Bewertung des ISO 27001 Standards für den Einsatz in KMU

Mag. Jakub Pasikowski, BSc

Dozent: DI Herfried Geyer

Ausgangslage

Die österreichische Wirtschaft besteht fast zur Gänze aus kleinen und mittelgroßen Unternehmen (KMU). Durch die allgegenwärtige Digitalisierung werden diese Unternehmen einer Welle neuer Gefahren ausgesetzt. Große Unternehmen setzen deswegen bereits seit Jahren auf Informationssicherheitsmanagement. Die gängige Meinung ist jedoch, dass die vorhandenen Standards, wie die ISO 27001 zu umfangreich, kompliziert und letzten Endes zu teuer sind, um auch von KMU eingesetzt zu werden.

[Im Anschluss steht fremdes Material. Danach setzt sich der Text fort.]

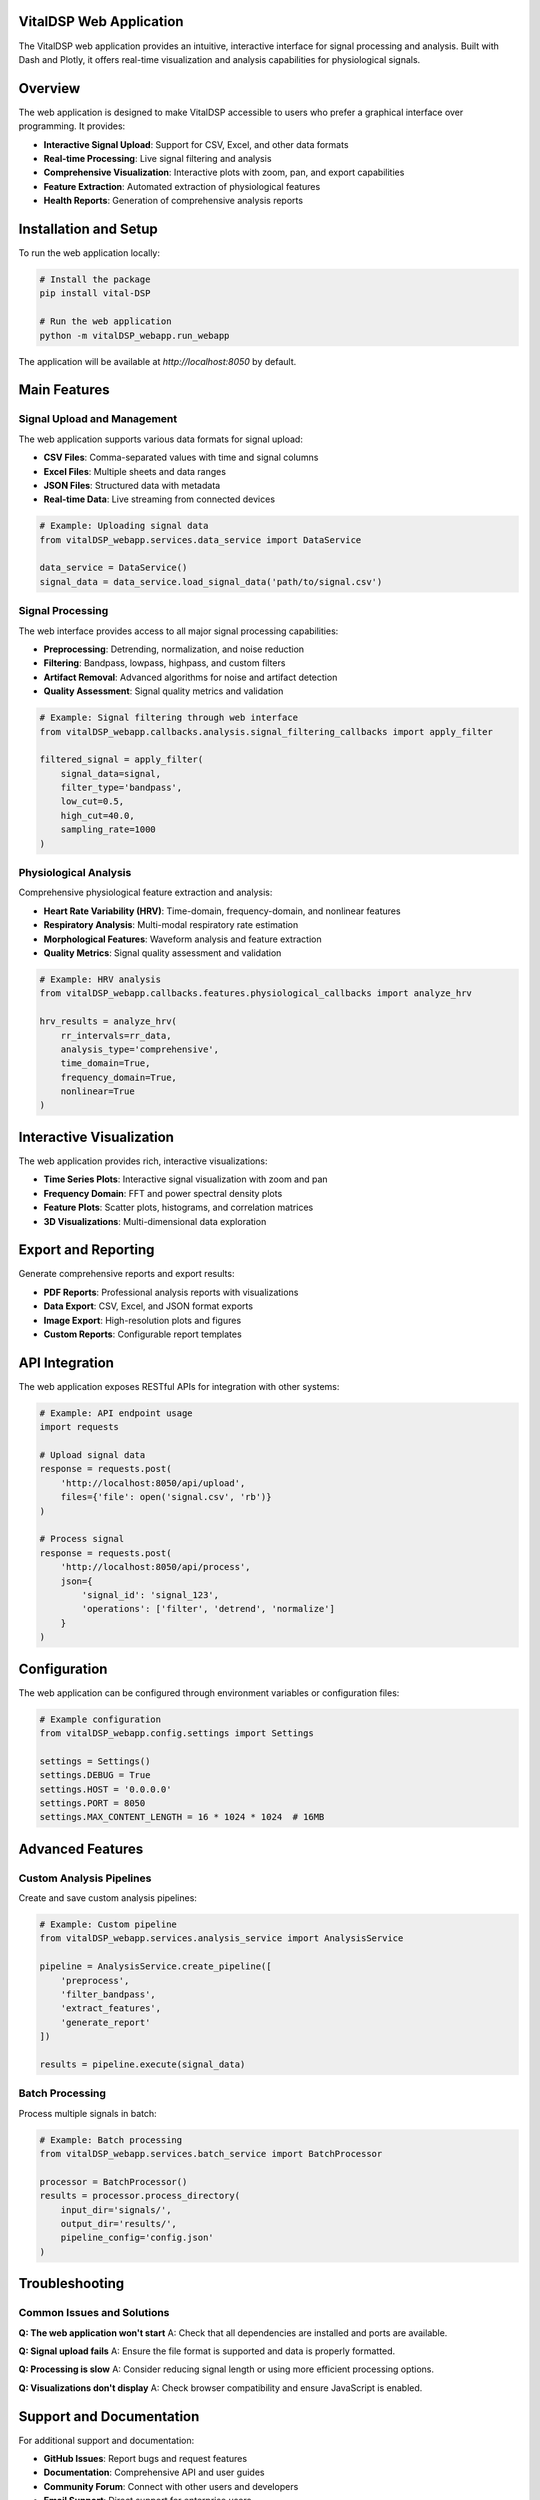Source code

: VitalDSP Web Application
========================

The VitalDSP web application provides an intuitive, interactive interface for signal processing and analysis. Built with Dash and Plotly, it offers real-time visualization and analysis capabilities for physiological signals.

Overview
========

The web application is designed to make VitalDSP accessible to users who prefer a graphical interface over programming. It provides:

* **Interactive Signal Upload**: Support for CSV, Excel, and other data formats
* **Real-time Processing**: Live signal filtering and analysis
* **Comprehensive Visualization**: Interactive plots with zoom, pan, and export capabilities
* **Feature Extraction**: Automated extraction of physiological features
* **Health Reports**: Generation of comprehensive analysis reports

Installation and Setup
======================

To run the web application locally:

.. code-block:: bash

   # Install the package
   pip install vital-DSP
   
   # Run the web application
   python -m vitalDSP_webapp.run_webapp

The application will be available at `http://localhost:8050` by default.

Main Features
=============

Signal Upload and Management
----------------------------

The web application supports various data formats for signal upload:

* **CSV Files**: Comma-separated values with time and signal columns
* **Excel Files**: Multiple sheets and data ranges
* **JSON Files**: Structured data with metadata
* **Real-time Data**: Live streaming from connected devices

.. code-block:: python

   # Example: Uploading signal data
   from vitalDSP_webapp.services.data_service import DataService
   
   data_service = DataService()
   signal_data = data_service.load_signal_data('path/to/signal.csv')

Signal Processing
-----------------

The web interface provides access to all major signal processing capabilities:

* **Preprocessing**: Detrending, normalization, and noise reduction
* **Filtering**: Bandpass, lowpass, highpass, and custom filters
* **Artifact Removal**: Advanced algorithms for noise and artifact detection
* **Quality Assessment**: Signal quality metrics and validation

.. code-block:: python

   # Example: Signal filtering through web interface
   from vitalDSP_webapp.callbacks.analysis.signal_filtering_callbacks import apply_filter
   
   filtered_signal = apply_filter(
       signal_data=signal,
       filter_type='bandpass',
       low_cut=0.5,
       high_cut=40.0,
       sampling_rate=1000
   )

Physiological Analysis
----------------------

Comprehensive physiological feature extraction and analysis:

* **Heart Rate Variability (HRV)**: Time-domain, frequency-domain, and nonlinear features
* **Respiratory Analysis**: Multi-modal respiratory rate estimation
* **Morphological Features**: Waveform analysis and feature extraction
* **Quality Metrics**: Signal quality assessment and validation

.. code-block:: python

   # Example: HRV analysis
   from vitalDSP_webapp.callbacks.features.physiological_callbacks import analyze_hrv
   
   hrv_results = analyze_hrv(
       rr_intervals=rr_data,
       analysis_type='comprehensive',
       time_domain=True,
       frequency_domain=True,
       nonlinear=True
   )

Interactive Visualization
========================

The web application provides rich, interactive visualizations:

* **Time Series Plots**: Interactive signal visualization with zoom and pan
* **Frequency Domain**: FFT and power spectral density plots
* **Feature Plots**: Scatter plots, histograms, and correlation matrices
* **3D Visualizations**: Multi-dimensional data exploration

Export and Reporting
====================

Generate comprehensive reports and export results:

* **PDF Reports**: Professional analysis reports with visualizations
* **Data Export**: CSV, Excel, and JSON format exports
* **Image Export**: High-resolution plots and figures
* **Custom Reports**: Configurable report templates

API Integration
===============

The web application exposes RESTful APIs for integration with other systems:

.. code-block:: python

   # Example: API endpoint usage
   import requests
   
   # Upload signal data
   response = requests.post(
       'http://localhost:8050/api/upload',
       files={'file': open('signal.csv', 'rb')}
   )
   
   # Process signal
   response = requests.post(
       'http://localhost:8050/api/process',
       json={
           'signal_id': 'signal_123',
           'operations': ['filter', 'detrend', 'normalize']
       }
   )

Configuration
=============

The web application can be configured through environment variables or configuration files:

.. code-block:: python

   # Example configuration
   from vitalDSP_webapp.config.settings import Settings
   
   settings = Settings()
   settings.DEBUG = True
   settings.HOST = '0.0.0.0'
   settings.PORT = 8050
   settings.MAX_CONTENT_LENGTH = 16 * 1024 * 1024  # 16MB

Advanced Features
=================

Custom Analysis Pipelines
-------------------------

Create and save custom analysis pipelines:

.. code-block:: python

   # Example: Custom pipeline
   from vitalDSP_webapp.services.analysis_service import AnalysisService
   
   pipeline = AnalysisService.create_pipeline([
       'preprocess',
       'filter_bandpass',
       'extract_features',
       'generate_report'
   ])
   
   results = pipeline.execute(signal_data)

Batch Processing
----------------

Process multiple signals in batch:

.. code-block:: python

   # Example: Batch processing
   from vitalDSP_webapp.services.batch_service import BatchProcessor
   
   processor = BatchProcessor()
   results = processor.process_directory(
       input_dir='signals/',
       output_dir='results/',
       pipeline_config='config.json'
   )

Troubleshooting
===============

Common Issues and Solutions
---------------------------

**Q: The web application won't start**
A: Check that all dependencies are installed and ports are available.

**Q: Signal upload fails**
A: Ensure the file format is supported and data is properly formatted.

**Q: Processing is slow**
A: Consider reducing signal length or using more efficient processing options.

**Q: Visualizations don't display**
A: Check browser compatibility and ensure JavaScript is enabled.

Support and Documentation
=========================

For additional support and documentation:

* **GitHub Issues**: Report bugs and request features
* **Documentation**: Comprehensive API and user guides
* **Community Forum**: Connect with other users and developers
* **Email Support**: Direct support for enterprise users

.. note::
   The web application is continuously updated with new features and improvements. Check the changelog for the latest updates.

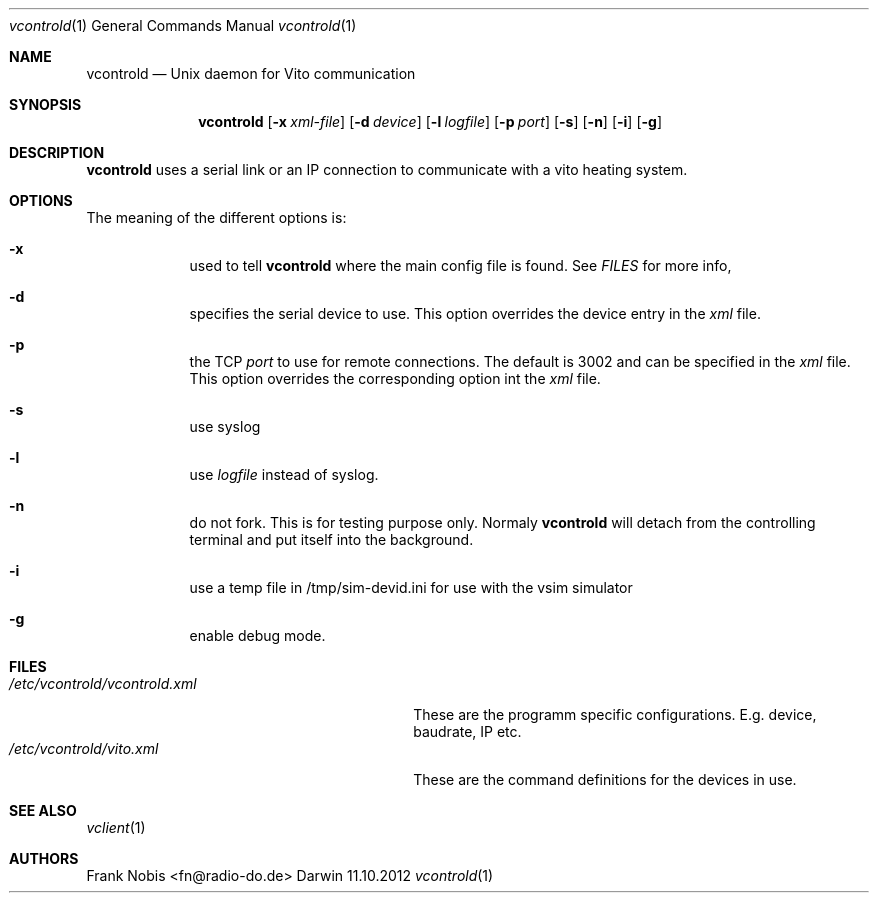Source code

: .\" (c) copyright 2012 by Frank Nobis fn@radio-do.de
.Dd 11.10.2012			\" DATE
.Dt vcontrold 1
.Os Darwin
.Sh NAME
.Nm vcontrold
.Nd Unix daemon for Vito communication
.Sh SYNOPSIS
.Nm
.Op Fl x Ar xml-file
.Op Fl d Ar device
.Op Fl l Ar logfile
.Op Fl p Ar port
.Op Fl s
.Op Fl n
.Op Fl i
.Op Fl g
.Sh DESCRIPTION
.Nm
uses a serial link or an IP connection to communicate with a vito heating
system.
.Sh OPTIONS
The meaning of the different options is:
.Bl -hang -width -indent
.It Fl x
used to tell
.Nm vcontrold
where the main config file is found. See
.Xr FILES
for more info,
.It Fl d
specifies the serial device to use. This option overrides the device entry in the
.Ar xml
file.
.It Fl p
the TCP
.Ar port
to use for remote connections. The default is 3002 and can be specified in the
.Ar xml
file. This option overrides the corresponding option int the
.Ar xml
file.
.It Fl s
use syslog
.It Fl l
use
.Ar logfile
instead of syslog.
.It Fl n
do not fork. This is for testing purpose only. Normaly
.Nm vcontrold
will detach from the controlling terminal and put itself into the background.
.It Fl i
use a temp file in /tmp/sim-devid.ini for use with the vsim simulator
.It Fl g
enable debug mode.
.El
.Sh FILES
.Bl -tag -width "/etc/vcontrold/vcontrold.xml" -compact
.It Pa /etc/vcontrold/vcontrold.xml
These are the programm specific configurations. E.g. device, baudrate, IP etc.
.It Pa /etc/vcontrold/vito.xml
These are the command definitions for the devices in use.
.El                      \" Ends the list
.Sh SEE ALSO
.Xr vclient 1
.Sh AUTHORS
.An "Frank Nobis" Aq fn@radio-do.de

Wie sehen das jedoch die Unternehmen selbst? Ist eine Einführung eines Informationssicherheitsmanagementsystems tatsächlich zu teuer oder gibt es andere Gründe, weshalb die Umsetzung bisher hauptsächlich großen Unternehmen vorbehalten geblieben ist? Können KMU die Maßnahmen zur Implementierung von Informationssicherheit selbst umsetzen oder ist externe Hilfe, etwa von einem Beratungsunternehmen, nötig? Welche Maßnahmen sind aus Sicht der Unternehmen erforderlich?

Ziel

Um diesen Fragen nachzugehen, analysiert die Arbeit die Umsetzbarkeit der vom ISO 27001 Standard empfohlenen Maßnahmen in KMU und stellt diese Analyse den Ergebnissen einer Umfrage gegenüber, die im Juni 2018 unter österreichischen IT-KMU durchgeführt wurde. Dabei werden die einzelnen Maßnahmen unter den Aspekten der finanziellen Leistbarkeit, des zeitlichen Aufwandes, des notwendigen Knowhows und der Relevanz für das Unternehmen betrachtet.

Ergebnis

Daraus konnten drei zentrale Ergebnisse gezogen werden. Erstens werden von den Unternehmen nicht die finanziellen Mittel als zentrale Hürde für die Umsetzung gesehen, sondern die dafür notwendigen zeitlichen Aufwände und zusätzlichen Verantwortungen.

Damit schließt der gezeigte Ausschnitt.